▶ _Kutipan teks_
· · · · · · ·
Semula Schnell dan Nuraeni menamai anak lelaki mereka Thomson. Schnell punya niat besar memboyong putranya ke Inggris demi mendapat legalitas status anak. Namun impian itu buyar karena Schnell meninggal saat Thomson masih berusia 10 tahun.
Sejak saat itu, Thomson diasuh oleh pamannya, Mohammad Tabrie, yang kala itu bekerja sebagai jaksa untuk pengadilan kaum pribumi. Tabrie yang merupakan adik kandung Nuraeni lantas mengubah nama Thomson menjadi Thamrin.
Cucu M.H. Thamrin, Akbar Chasany, mengatakan Tabrie kala itu ingin menjadikan Thamrin sebagai “anak pancingan”. Sebab, saat itu Tabrie dan istrinya belum juga dikaruniai anak.
Setelah mengangkat Thamrin, Tabrie dan istrinya dikaruniai tiga anak bernama Murdan, Mohammad Sapri, dan Ain. Meski begitu, Tabrie masih memperlakukan Thamrin dengan sangat baik. “Termasuk mencantumkan namanya pada nama Thamrin menjadi Thamrin Mohammad Tabrie,” tutur pria yang kerap disapa Sany itu.
Siswa pribumi Koning Willem III Weltevreden tempat Mohammad Hoesni Thamrin bersekolah di Batavia tahun 1919 1920/Collectie Stichting Nationaal Museum van Wereldculturen
Setelah dewasa, Thamrin Mohammad Tabrie menikah dengan Noerhamah, anak pasangan Soeaib dan Aminah. Noerhamah juga bukan perempuan biasa. Sebab, Soeaib adalah anak Ort van Delden yang ketika itu menjadi salah satu orang kaya di Batavia. Ort adalah pengusaha mebel dan pemilik Hotel Ort di Jalan Raya Molenvliet, yang sekarang dikenal sebagai kawasan Petojo, Jakarta Pusat.
Thamrin Mohammad Tabrie dan Noerhamah kemudian dikaruniai 12 anak. Sayangnya, hanya tujuh yang bertahan hidup hingga dewasa. Ketujuh anak itu adalah Moeainoen binti Thamrin (1883-1908), Mohammad Ma’mun Thamrin (1892-1962), Sarah Thamrin (1893-1955), Mohammad Hoesni Thamrin (1894-1941), Abdillah Thamrin (1895-1964), Abdul Fatah Thamrin (1896-1969), dan Mohammad Mansoer Thamrin (1899-1971).
· · · · · · ·
▶ _Baris yang tersedia_
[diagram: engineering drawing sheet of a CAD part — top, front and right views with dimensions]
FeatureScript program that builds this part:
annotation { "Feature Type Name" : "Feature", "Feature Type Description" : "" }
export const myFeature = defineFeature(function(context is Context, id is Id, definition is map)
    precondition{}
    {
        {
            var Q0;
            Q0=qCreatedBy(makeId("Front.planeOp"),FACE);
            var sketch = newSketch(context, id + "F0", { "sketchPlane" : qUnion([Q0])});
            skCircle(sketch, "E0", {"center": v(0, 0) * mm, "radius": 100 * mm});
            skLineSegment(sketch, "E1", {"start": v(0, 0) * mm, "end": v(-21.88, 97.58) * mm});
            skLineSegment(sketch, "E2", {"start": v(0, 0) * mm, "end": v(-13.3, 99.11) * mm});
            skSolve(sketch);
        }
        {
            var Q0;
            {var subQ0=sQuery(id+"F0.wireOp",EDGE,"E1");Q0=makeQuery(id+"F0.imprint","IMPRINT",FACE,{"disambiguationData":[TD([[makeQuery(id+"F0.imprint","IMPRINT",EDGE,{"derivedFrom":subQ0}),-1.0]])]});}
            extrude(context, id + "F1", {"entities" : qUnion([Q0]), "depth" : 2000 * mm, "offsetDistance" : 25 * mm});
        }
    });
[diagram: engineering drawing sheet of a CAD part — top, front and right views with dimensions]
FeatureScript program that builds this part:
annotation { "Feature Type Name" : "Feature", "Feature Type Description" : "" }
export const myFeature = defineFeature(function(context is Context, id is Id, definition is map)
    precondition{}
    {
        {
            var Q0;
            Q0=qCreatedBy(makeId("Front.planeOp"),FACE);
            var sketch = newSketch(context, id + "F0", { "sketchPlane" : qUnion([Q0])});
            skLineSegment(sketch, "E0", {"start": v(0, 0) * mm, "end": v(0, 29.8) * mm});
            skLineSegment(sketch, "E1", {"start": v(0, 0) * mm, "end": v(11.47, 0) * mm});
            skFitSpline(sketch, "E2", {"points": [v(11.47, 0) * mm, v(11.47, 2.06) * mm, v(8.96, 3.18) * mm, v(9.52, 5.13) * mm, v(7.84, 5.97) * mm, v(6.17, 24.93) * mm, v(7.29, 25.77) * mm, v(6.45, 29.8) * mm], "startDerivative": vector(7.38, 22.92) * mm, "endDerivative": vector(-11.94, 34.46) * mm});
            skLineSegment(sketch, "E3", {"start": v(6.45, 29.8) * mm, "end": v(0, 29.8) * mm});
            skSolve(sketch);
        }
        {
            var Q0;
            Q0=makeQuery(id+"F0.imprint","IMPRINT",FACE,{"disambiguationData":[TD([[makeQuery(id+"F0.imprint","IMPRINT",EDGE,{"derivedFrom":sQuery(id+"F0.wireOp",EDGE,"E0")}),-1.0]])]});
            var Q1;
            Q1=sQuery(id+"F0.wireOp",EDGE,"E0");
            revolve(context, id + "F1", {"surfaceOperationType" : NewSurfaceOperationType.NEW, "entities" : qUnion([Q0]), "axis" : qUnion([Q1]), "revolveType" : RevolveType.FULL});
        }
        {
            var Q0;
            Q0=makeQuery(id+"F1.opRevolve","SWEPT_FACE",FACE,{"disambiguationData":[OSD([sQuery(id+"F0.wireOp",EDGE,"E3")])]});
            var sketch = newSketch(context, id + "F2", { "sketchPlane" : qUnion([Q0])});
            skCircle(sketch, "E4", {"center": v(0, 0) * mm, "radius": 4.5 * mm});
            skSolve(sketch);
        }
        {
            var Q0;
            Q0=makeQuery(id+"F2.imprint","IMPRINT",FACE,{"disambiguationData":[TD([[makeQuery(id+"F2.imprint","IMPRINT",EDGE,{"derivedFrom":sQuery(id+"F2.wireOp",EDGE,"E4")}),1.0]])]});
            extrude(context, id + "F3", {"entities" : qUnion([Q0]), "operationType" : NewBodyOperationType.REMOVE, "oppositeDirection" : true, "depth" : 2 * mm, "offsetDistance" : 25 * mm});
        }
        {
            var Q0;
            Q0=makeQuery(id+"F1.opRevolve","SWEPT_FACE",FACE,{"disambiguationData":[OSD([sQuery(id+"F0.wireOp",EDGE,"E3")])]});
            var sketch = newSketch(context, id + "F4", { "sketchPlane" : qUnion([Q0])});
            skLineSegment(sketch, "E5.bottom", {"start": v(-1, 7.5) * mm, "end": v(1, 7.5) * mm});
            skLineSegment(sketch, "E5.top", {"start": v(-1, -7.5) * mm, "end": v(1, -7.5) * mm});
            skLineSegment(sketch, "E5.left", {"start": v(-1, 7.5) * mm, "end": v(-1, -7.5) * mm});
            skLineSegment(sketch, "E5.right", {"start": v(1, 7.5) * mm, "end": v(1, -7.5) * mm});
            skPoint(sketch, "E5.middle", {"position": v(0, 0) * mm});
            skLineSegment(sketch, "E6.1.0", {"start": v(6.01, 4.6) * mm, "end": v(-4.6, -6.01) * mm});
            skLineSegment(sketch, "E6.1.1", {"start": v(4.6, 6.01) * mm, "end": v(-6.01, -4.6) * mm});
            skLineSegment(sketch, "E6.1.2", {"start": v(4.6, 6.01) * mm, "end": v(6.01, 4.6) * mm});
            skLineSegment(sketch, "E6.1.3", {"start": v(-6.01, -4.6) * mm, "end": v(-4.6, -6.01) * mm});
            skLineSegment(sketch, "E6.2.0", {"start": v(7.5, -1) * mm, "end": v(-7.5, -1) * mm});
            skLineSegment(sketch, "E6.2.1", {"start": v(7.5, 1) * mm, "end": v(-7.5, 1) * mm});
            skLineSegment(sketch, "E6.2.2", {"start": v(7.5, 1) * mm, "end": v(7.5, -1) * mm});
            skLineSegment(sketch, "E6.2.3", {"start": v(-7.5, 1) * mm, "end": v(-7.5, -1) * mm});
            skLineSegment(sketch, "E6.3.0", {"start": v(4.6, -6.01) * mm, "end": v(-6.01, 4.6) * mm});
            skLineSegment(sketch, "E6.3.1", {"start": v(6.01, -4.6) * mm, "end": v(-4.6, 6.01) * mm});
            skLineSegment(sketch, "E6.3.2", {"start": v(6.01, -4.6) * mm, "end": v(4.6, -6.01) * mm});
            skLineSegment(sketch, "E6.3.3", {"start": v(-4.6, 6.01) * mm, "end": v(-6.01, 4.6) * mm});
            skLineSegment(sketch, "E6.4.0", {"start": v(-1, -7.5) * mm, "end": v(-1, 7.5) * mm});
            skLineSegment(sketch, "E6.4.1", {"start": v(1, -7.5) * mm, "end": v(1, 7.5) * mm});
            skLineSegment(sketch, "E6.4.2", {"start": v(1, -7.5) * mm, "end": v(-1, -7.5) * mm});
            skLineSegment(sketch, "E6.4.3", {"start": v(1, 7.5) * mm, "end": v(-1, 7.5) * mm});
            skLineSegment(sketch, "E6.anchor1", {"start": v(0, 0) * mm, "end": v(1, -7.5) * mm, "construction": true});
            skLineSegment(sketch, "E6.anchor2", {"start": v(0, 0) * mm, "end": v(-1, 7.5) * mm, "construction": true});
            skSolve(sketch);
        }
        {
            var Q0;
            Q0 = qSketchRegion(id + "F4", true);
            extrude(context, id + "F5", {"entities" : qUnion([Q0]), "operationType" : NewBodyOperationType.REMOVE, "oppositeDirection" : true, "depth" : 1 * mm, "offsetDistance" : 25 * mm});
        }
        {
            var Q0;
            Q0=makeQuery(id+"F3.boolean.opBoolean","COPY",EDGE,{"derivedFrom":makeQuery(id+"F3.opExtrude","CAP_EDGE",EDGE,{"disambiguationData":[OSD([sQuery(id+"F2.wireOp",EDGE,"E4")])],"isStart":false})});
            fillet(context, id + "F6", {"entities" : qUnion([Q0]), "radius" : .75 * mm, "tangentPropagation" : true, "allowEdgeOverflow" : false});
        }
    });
· · · · · · ·
▶ _Soal_
Lanjutkan kutipan tentang asal-usul keluarga M.H. Thamrin, mulai tepat setelah kalimat terakhirnya. Baris-baris di atas tidak diperlukan.

▶ _Jawaban soal_
Thamrin Mohammad Tabrie dan Noerhamah membesarkan anak-anak mereka dengan standar priyai. Berkat sokongan warisan dari Schnell dan Ort van Delden, ditambah jabatan wedana, anak-anak Thamrin dan Noerhamah mendapat hak yang hampir setara dengan anak pejabat kolonial. Salah satunya dalam pendidikan.
Sebagai contoh, Mohammad Hoesni Thamrin yang lahir pada 16 Februari 1894 itu berkesempatan mengenyam pendidikan dari tingkat dasar seperti bijbelschool atau sekolah Injil hingga ke Koning Willem III yang setingkat dengan sekolah menengah umum. Sesuai dengan namanya, bijbelschool punya muatan agama Nasrani dalam pendidikannya.
Sayangnya, bangunan bijbelschool sudah tak bisa lagi ditemukan sekarang. Kabarnya, bangunan sekolah itu dulu berada di Jalan Pintu Besi, dekat Pasar Baru, Jakarta Pusat.
Hanya gedung Koning Willem III atau K.W. III yang masih berdiri di Jalan Salemba Raya, Jakarta Pusat. Gedung bersejarah itu masih dipakai dan dilestarikan oleh Perpustakaan Nasional. Bangunan berbentuk rumah khas arsitektur lawas Belanda itu memiliki barisan pilar kokoh dengan atap berupa genting berkelir merah mengkilap.
Karena M.H. Thamrin menimba ilmu di sekolah Belanda, gaya berpakaiannya pun identik dengan anak-anak kulit putih, seperti memakai dasi dan jas. Cara berkomunikasinya pun luwes dan berkelas lantaran dia bisa menggunakan bahasa Belanda, Inggris, dan Melayu.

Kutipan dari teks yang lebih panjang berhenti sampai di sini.